======== Passage
6.NVIDIA Graphics cards For the best graphics and performance especially scaling and physix they bought out Physix and so they have exclusive rights to the technology. Rock yourself a GTX760 Graphics card and you'll be set. Stick with MSI, EVGA, ZOTAC and GALAXY brand graphics cards, ASUS has a really nice x2 dual processor GTX760 out Called the MARS GTX670x2 that I would actually recommend but only that particular card from asus.
7.LCS(Liquid Cooling Systems)I touched on this above, Koolance makes the best in the industry and I highly recommend Them. Their Cooling blocks are awesome and their Dissipation Performance is bar none the best. I use Primochill 1/2" tubing in my builds and 1/2" barbs with standard Worm clamps to give extra anti leak protection to the system. It also gives a clean professional look as well as a slight industrial look to your system if you decide to go for any sort of theme.
8. Western Digital and Seagate Drives have the best Performance in the business, do not buy WD green or blue drives for a gaming rig these are not meant for that. Buy WD black drives for that purpouse. Seagate is my Number one choice for Performance per dollar ratio right now and I use them in my builds. SSD's are really up to the user but if you want a good solid boot SSD go with GSkill or OCZ. and combine that with a 7200RPM mechanical Drive for storage. 1TB drives in SSD are expensive and Extreme.
*


----------



## kirwinjd (Dec 31, 2012)

Wow! 
Thank you so much for taking the to provide so much info. I really do appreciate it.
If I was to follow your advice, any idea what a system like this would cost? I was hoping to keep it under $800. Am I out of my tree on that?


----------



## Maverick Wolfe (Jan 16, 2014)
================
======== Extracted entries
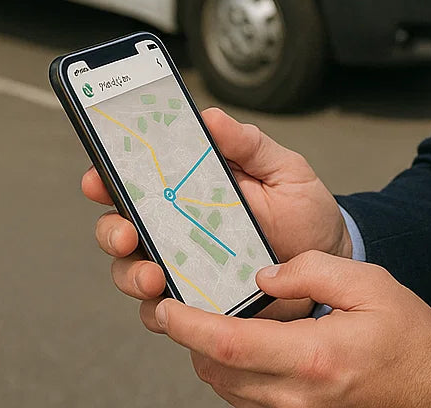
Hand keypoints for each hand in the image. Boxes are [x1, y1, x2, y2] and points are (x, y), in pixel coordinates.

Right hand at [84, 107, 350, 326]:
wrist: (332, 261)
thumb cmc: (304, 211)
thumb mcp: (284, 169)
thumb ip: (249, 145)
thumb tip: (211, 117)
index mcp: (188, 187)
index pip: (134, 178)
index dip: (106, 175)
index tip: (98, 176)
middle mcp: (174, 227)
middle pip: (118, 227)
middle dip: (110, 230)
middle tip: (126, 234)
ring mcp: (182, 267)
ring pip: (131, 272)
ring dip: (132, 273)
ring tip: (154, 275)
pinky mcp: (196, 304)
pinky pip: (162, 313)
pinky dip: (160, 311)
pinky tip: (174, 306)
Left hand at [158, 250, 430, 407]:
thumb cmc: (407, 335)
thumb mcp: (368, 284)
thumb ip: (312, 271)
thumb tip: (263, 275)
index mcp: (313, 357)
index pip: (230, 344)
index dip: (189, 325)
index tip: (167, 305)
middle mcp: (298, 395)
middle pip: (217, 371)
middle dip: (192, 338)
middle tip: (182, 301)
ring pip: (226, 390)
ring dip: (210, 356)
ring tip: (209, 319)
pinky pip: (247, 401)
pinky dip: (232, 374)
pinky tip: (241, 346)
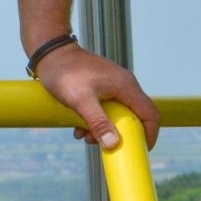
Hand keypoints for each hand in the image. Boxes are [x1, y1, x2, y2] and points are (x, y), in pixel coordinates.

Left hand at [34, 41, 160, 149]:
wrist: (49, 51)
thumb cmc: (64, 72)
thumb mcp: (80, 100)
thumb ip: (98, 122)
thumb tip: (113, 144)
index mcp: (127, 87)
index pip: (151, 114)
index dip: (150, 134)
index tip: (141, 149)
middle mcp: (125, 85)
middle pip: (135, 116)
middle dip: (121, 134)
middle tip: (104, 144)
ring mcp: (114, 84)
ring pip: (119, 113)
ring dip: (106, 128)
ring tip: (86, 135)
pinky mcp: (103, 85)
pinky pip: (108, 107)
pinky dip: (97, 119)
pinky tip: (80, 125)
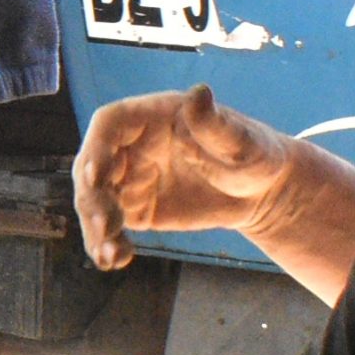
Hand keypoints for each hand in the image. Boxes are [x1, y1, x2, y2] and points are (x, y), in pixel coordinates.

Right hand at [72, 85, 308, 270]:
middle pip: (93, 165)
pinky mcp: (136, 208)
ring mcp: (132, 177)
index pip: (110, 124)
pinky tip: (116, 260)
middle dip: (92, 197)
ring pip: (95, 200)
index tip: (95, 175)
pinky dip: (107, 244)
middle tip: (106, 226)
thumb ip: (214, 124)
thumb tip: (200, 94)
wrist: (261, 191)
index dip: (96, 147)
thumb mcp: (240, 140)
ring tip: (110, 255)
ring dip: (95, 228)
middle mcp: (133, 145)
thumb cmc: (253, 153)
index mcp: (153, 117)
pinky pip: (111, 225)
================
*Tasks*:
**A)** Write out everything in the PC build thread from "8. Western Digital" down to "do appreciate it.".
**B)** Carry on the PC build thread from the point where it stops.
The data is separate material and is not part of the PC build thread.

*Solved tasks*:
**A)**
8. Western Digital and Seagate Drives have the best Performance in the business, do not buy WD green or blue drives for a gaming rig these are not meant for that. Buy WD black drives for that purpouse. Seagate is my Number one choice for Performance per dollar ratio right now and I use them in my builds. SSD's are really up to the user but if you want a good solid boot SSD go with GSkill or OCZ. and combine that with a 7200RPM mechanical Drive for storage. 1TB drives in SSD are expensive and Extreme.
*


----------



## kirwinjd (Dec 31, 2012)

Wow! 
Thank you so much for taking the to provide so much info. I really do appreciate it.

**B)**
*Hey, sorry took me a few days, Wasn't feeling well this weekend, had a bout with my acid reflux on and off since thursday. anyways... if I may be so bold as to say it can be done for 8 but 150-200 more would get you better. Liquid cooling would be an accessory you will want to think about later on. If you have skype you may look me up under the same name. I can then help you outside the forum without breaking any rules as I think things like that are prohibited as far as providing full quotes. you could always use my name with a capital M and W and send me an email @ comcast.net I will be setting up thunderbird back on my desktop tonight. I will go through parts with you if you wish or I can take the liberty of pulling up several different configurations for you. But I do know you're a Simulator guy, I love my gaming myself and am a former Starwars Galaxies Ace. BTW I am open for skype messaging as well, please do not spam spam, I've setup my profile so you may contact me via skype.
*


----------



## hilarytg (Jan 7, 2014)

2 video cards(3 is overkill) are better for this. I have dual monitor and 2 video cards which are pretty old already but still works great. most importantly find the best MB you can that will make those video cards run like the wind.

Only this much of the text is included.